Wein, Bier, Schnaps, Zigaretten und Lebensmittel aller Art wurden ausgetauscht, es wurde gemeinsam gesungen und gelacht. Fußballspiele wurden veranstaltet. Vollkommen surreal eigentlich, wenn mensch bedenkt, dass der Wettkampfcharakter sich nun von den tödlichen Schützengräben auf das friedliche Fußballfeld inmitten der Granattrichter verlagert hat. Adressen wurden ausgetauscht, um nach dem Krieg Kontakt halten zu können. Es entstanden Freundschaften an genau den Orten, an denen vorher nur der Hass regiert hatte. Eine kurze Feuerpause und ein Menschen verbindendes Fest reichten aus, um aus Todfeinden Freunde zu machen.

Doch die, die nicht von diesem Wunder erleuchtet wurden, waren gar nicht erfreut über diese Entwicklung. Beteiligte Offiziere wurden degradiert, einfache Soldaten wurden versetzt und durch neue ersetzt. Nach etwa zwei Wochen kam erneut der Feuerbefehl, und das töten ging weiter. Doch die Männer, die dieses Wunder erlebt haben, dürften es nie vergessen haben, egal wie lange sie danach noch fortlebten. Wer weiß, vielleicht haben sich ein paar wenige dieser Freundschaften tatsächlich auch nach dem Krieg erhalten? Eine schöne Vorstellung.

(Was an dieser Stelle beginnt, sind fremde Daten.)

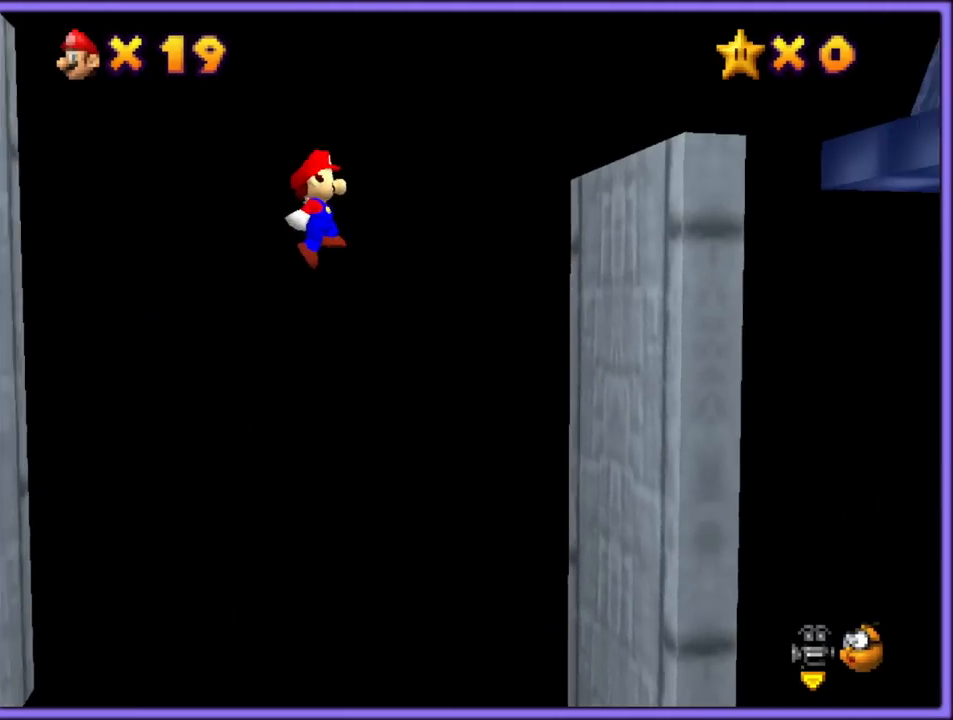
Gameplay with a controller (Nintendo layout); each line is a JSON object with the inputs held at the frame after it (dt_ms = milliseconds from this image to that frame). "button_events" lists button changes between this image and that frame as [ms after this image, input, new state], when the widget could be followed in between (sticks are given only as held states). Not read: L1 L3 R3.
{"dt_ms": 500, "buttons": ["A"], "left_stick": "left", "button_events": [[267, "A", "up"], [450, "A", "down"]]}
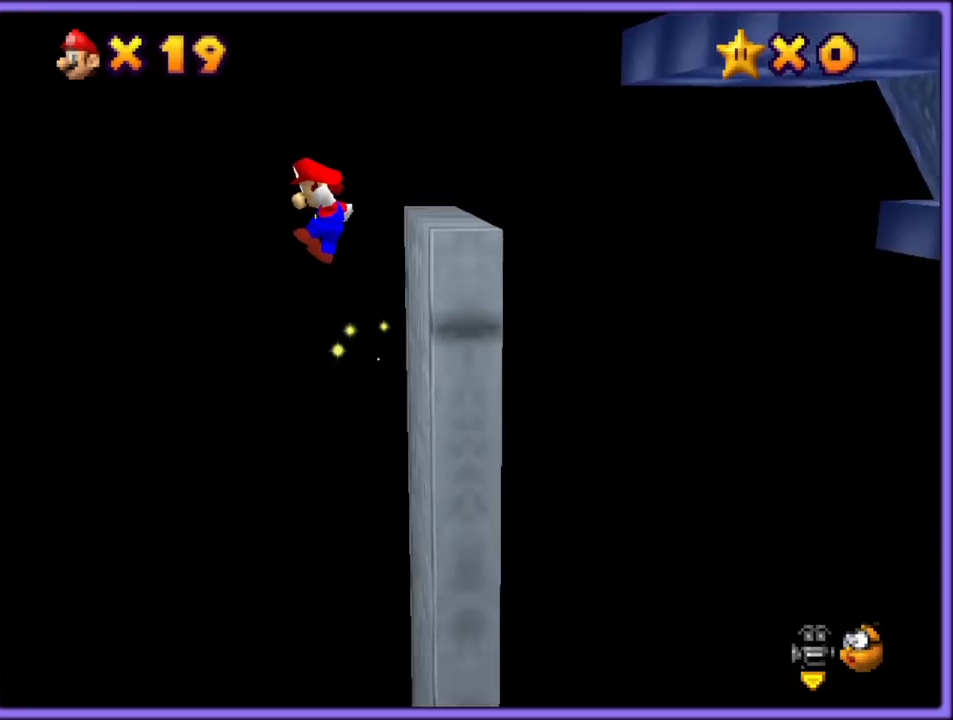
{"dt_ms": 500, "buttons": [], "left_stick": "left", "button_events": [[133, "A", "up"]]}
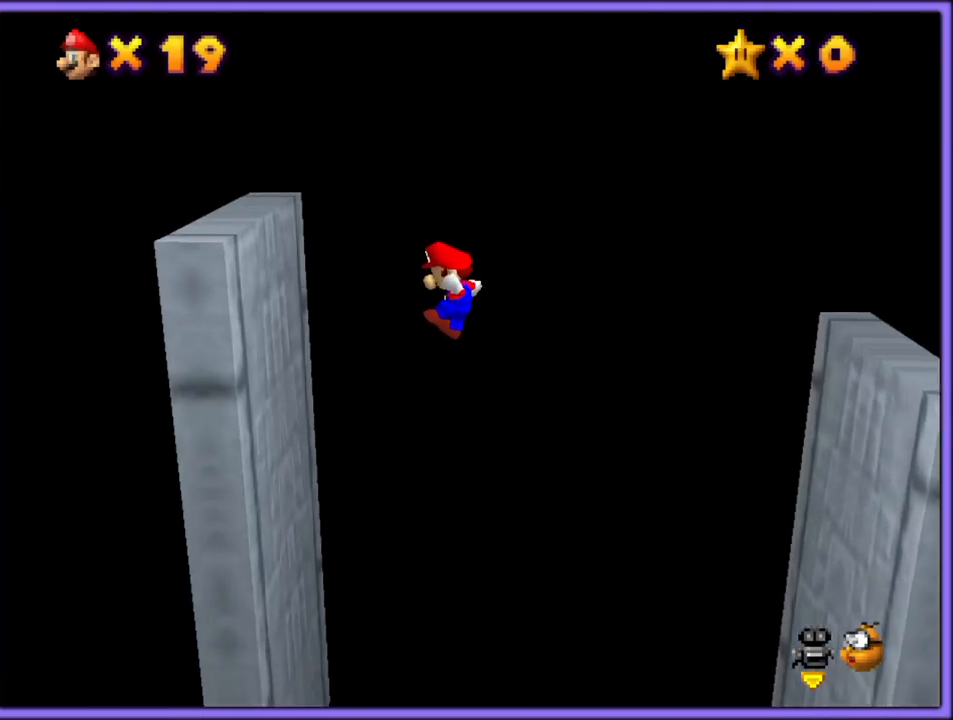
{"dt_ms": 500, "buttons": ["A"], "left_stick": "right", "button_events": [[250, "A", "down"]]}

Auch im heutigen Europa können wir noch viel von diesen Männern lernen, auch wenn die meisten von uns sich im sicheren Zuhause und nicht im eisigen Schützengraben befinden. Das dringende Bedürfnis nach Menschlichkeit, welches die Soldaten veranlasste, sich den Befehlen zu widersetzen und die Menschen gegenüber nicht als Feinde, sondern eben als Menschen zu sehen ist beispielhaft und hat für mich nie seinen Glanz verloren. Ein Appell, der solange es Menschen gibt nachklingen wird und an den sich hoffentlich noch sehr lange erinnert wird. Fremdenhass, Nationalismus und Krieg haben in Europa und der ganzen Welt bereits zu viel Schaden angerichtet, als dass wir uns erneut wider besseren Wissens den Krakelern zuwenden könnten. Der stumme Protest von Heiligabend 1914 spendet mir Kraft, um gegen solche Entwicklungen zu kämpfen.

In diesem Sinne wünsche ich euch allen ein schönes, erholsames Weihnachtsfest 2017 mit euren Familien! Oder, je nachdem, ein fröhliches Korkenknallen!